CHANGE THE RANGE OF MOTION
Believe it or not, full rep ranges aren’t the holy grail of bodybuilding. Sure, during your working sets you need to work through a full range of motion, taking the muscle from full contraction to full extension. But when you start performing sets to failure after your bigger working sets you can actually take your training well beyond your limits by simply changing the range of motion. Take a bicep curl movement for example. You’re standing at a cable machine and you’re doing curls. You reach the point where you’re struggling to perform a full rep, so why not reduce the range of motion, shorten the length of the movement and pick up the pace a bit? Try it. You’ll be screaming in agony because the intensity of the pump will be so extreme. 21s are a perfect example of how you can perform three different ranges of motion in one set. Starting with the bottom range of movement to halfway up, perform seven quick but focused reps. Once you’ve completed those move up to the middle arc of the movement and then perform another seven reps from the mid-point to the top (full contraction). Once you’ve completed those reps extend your arms fully and perform the last seven reps of the 21 set with a full range of motion (if you can by that stage). If you’re really brave and want to take your training into overdrive, after you’ve done the full range of motion set bring the bar back up to the top point (contraction point) and hold the contraction for another count of seven seconds. Congratulations, you’ve just performed a set of 28s – you’re almost hardcore!
REST-PAUSE SETS
Take one set and split it into four. Execute these four sets to failure with whatever exercise you’re doing. When you reach failure either pause for a moment to recover a bit or put the weight down (rest), pick it up and do it again. Do that four times in a row until you can’t move the weight anymore. That is one set. Now we’re starting to separate the men from the boys. Which are you?
CONCLUSION
I can bet you tons of cash that your training is not at the level it should be to progress at the rate you should. Everyone is quick to blame nutrition, supplementation or drugs, or find any other reason for their lack of progress. However, the truth is this: More often than not guys just don’t train hard enough. The human body is a resilient mother f*cker that requires a constant barrage of stressors to change. So no matter how hard you think you might train, tell yourself there is still room for improvement and add some of the training methods mentioned above to the mix – they’ll change your idea about intensity.

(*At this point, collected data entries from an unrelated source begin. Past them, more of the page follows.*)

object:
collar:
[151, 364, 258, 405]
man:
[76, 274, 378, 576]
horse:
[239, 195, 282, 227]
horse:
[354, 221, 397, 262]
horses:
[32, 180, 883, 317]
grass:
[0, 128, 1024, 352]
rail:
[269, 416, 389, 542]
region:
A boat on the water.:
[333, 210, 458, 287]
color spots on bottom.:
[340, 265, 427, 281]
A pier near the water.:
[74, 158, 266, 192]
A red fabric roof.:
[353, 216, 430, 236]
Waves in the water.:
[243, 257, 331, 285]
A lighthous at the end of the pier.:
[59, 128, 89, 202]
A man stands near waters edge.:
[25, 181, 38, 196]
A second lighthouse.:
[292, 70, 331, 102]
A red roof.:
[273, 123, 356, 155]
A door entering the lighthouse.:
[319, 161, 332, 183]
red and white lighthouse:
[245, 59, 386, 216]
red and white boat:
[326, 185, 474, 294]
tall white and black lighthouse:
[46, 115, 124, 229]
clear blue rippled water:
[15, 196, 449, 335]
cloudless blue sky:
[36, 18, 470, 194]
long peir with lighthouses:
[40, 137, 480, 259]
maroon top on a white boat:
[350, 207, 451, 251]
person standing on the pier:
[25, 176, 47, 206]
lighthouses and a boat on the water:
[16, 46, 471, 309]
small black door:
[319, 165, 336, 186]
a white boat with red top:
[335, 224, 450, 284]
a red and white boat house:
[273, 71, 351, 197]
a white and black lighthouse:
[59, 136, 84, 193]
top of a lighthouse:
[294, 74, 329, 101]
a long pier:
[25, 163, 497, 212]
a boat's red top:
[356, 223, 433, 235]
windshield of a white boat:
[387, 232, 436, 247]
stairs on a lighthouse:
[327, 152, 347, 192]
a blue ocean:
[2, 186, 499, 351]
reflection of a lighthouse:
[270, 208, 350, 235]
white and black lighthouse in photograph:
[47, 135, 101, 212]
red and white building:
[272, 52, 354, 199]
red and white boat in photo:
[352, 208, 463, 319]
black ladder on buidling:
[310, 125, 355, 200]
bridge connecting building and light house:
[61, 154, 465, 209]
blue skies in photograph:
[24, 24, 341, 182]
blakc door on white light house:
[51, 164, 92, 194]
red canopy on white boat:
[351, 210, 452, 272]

Only when my training partner can see that I am struggling does he tell me that “the set has just started!”. Think about that when you’re doing your next set. The first few reps of a set are simply a means to an end. That means that you’re just doing them for the sake of reaching that point in the set that really matters – the point where you need to tell yourself that your set’s just begun. When it gets tough, that’s when it counts. It just all depends on how you push through the barriers of failure. Like anything in life, every set is a test of how bad you want to grow your physique and reach your goals. Never tell yourself that you train hard. The minute you do you negate any chance of real growth as you limit yourself before you’ve even begun. Training through failure is where the successful guys separate themselves from the rest. Make the decision to work harder, use these techniques to push through failure and take your training to the next level. It’s gonna hurt like hell, but hey, it’ll be worth it.